= TASK PROMPT =
Could you write out all the records once more, exactly?

* * *

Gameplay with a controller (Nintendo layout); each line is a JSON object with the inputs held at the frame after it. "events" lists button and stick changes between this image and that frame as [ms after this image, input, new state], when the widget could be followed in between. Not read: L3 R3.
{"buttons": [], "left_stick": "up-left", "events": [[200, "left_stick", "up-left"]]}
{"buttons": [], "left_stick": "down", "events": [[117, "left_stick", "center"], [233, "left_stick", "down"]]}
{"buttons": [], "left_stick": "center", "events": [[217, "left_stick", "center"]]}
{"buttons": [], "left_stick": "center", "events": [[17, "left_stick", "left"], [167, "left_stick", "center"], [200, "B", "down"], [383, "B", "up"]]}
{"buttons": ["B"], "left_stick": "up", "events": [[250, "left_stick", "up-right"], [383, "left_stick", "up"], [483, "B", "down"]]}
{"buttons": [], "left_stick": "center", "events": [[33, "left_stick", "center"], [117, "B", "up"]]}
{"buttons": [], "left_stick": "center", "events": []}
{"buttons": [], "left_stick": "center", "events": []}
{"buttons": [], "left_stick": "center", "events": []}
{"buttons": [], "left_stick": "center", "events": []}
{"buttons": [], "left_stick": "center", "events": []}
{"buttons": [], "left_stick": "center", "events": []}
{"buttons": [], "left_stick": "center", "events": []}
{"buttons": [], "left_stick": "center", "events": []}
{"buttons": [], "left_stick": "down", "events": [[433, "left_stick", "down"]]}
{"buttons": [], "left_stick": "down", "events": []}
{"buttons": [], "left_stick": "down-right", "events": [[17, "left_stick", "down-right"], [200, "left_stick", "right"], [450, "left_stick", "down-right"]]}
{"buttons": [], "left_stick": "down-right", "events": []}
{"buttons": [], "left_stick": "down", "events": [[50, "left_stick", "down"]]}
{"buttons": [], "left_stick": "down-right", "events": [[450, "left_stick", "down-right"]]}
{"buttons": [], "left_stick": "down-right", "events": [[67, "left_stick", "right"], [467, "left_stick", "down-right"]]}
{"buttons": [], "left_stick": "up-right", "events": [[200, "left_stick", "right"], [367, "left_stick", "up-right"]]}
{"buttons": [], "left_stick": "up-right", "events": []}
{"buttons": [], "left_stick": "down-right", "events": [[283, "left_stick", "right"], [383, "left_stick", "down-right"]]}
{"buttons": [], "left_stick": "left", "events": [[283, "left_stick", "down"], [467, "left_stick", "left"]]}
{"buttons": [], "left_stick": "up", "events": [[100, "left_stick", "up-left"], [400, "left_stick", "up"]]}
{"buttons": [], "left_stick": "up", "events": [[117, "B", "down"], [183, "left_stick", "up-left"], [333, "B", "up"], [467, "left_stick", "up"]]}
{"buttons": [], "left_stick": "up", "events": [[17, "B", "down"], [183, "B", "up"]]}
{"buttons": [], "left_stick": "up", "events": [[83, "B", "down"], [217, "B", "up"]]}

* * *

= EXERCISE ANSWER =
Gameplay with a controller (Nintendo layout); each line is a JSON object with the inputs held at the frame after it. "events" lists button and stick changes between this image and that frame as [ms after this image, input, new state], when the widget could be followed in between. Not read: L3 R3.
{"buttons": [], "left_stick": "up-left", "events": [[200, "left_stick", "up-left"]]}
{"buttons": [], "left_stick": "down", "events": [[117, "left_stick", "center"], [233, "left_stick", "down"]]}
{"buttons": [], "left_stick": "center", "events": [[217, "left_stick", "center"]]}
{"buttons": [], "left_stick": "center", "events": [[17, "left_stick", "left"], [167, "left_stick", "center"], [200, "B", "down"], [383, "B", "up"]]}
{"buttons": ["B"], "left_stick": "up", "events": [[250, "left_stick", "up-right"], [383, "left_stick", "up"], [483, "B", "down"]]}
{"buttons": [], "left_stick": "center", "events": [[33, "left_stick", "center"], [117, "B", "up"]]}
{"buttons": [], "left_stick": "center", "events": []}
{"buttons": [], "left_stick": "center", "events": []}
{"buttons": [], "left_stick": "center", "events": []}
{"buttons": [], "left_stick": "center", "events": []}
{"buttons": [], "left_stick": "center", "events": []}
{"buttons": [], "left_stick": "center", "events": []}
{"buttons": [], "left_stick": "center", "events": []}
{"buttons": [], "left_stick": "center", "events": []}
{"buttons": [], "left_stick": "down", "events": [[433, "left_stick", "down"]]}
{"buttons": [], "left_stick": "down", "events": []}
{"buttons": [], "left_stick": "down-right", "events": [[17, "left_stick", "down-right"], [200, "left_stick", "right"], [450, "left_stick", "down-right"]]}
{"buttons": [], "left_stick": "down-right", "events": []}
{"buttons": [], "left_stick": "down", "events": [[50, "left_stick", "down"]]}
{"buttons": [], "left_stick": "down-right", "events": [[450, "left_stick", "down-right"]]}
{"buttons": [], "left_stick": "down-right", "events": [[67, "left_stick", "right"], [467, "left_stick", "down-right"]]}
{"buttons": [], "left_stick": "up-right", "events": [[200, "left_stick", "right"], [367, "left_stick", "up-right"]]}
{"buttons": [], "left_stick": "up-right", "events": []}
{"buttons": [], "left_stick": "down-right", "events": [[283, "left_stick", "right"], [383, "left_stick", "down-right"]]}
{"buttons": [], "left_stick": "left", "events": [[283, "left_stick", "down"], [467, "left_stick", "left"]]}
{"buttons": [], "left_stick": "up", "events": [[100, "left_stick", "up-left"], [400, "left_stick", "up"]]}
{"buttons": [], "left_stick": "up", "events": [[117, "B", "down"], [183, "left_stick", "up-left"], [333, "B", "up"], [467, "left_stick", "up"]]}
{"buttons": [], "left_stick": "up", "events": [[17, "B", "down"], [183, "B", "up"]]}
{"buttons": [], "left_stick": "up", "events": [[83, "B", "down"], [217, "B", "up"]]}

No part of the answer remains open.